Top of Supplied material

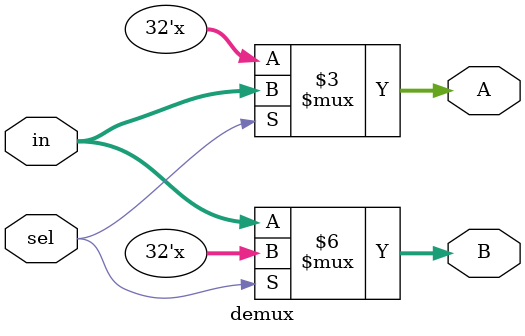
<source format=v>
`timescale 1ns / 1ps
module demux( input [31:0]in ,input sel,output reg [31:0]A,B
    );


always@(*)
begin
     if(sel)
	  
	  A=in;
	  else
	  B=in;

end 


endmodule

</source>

Bottom of Supplied material

Problem to work on:
Give back the entries verbatim but drop every picture.

Answer for this exercise:
<source format=v>
`timescale 1ns / 1ps
module demux( input [31:0]in ,input sel,output reg [31:0]A,B
    );


always@(*)
begin
     if(sel)
	  
	  A=in;
	  else
	  B=in;

end 


endmodule

</source>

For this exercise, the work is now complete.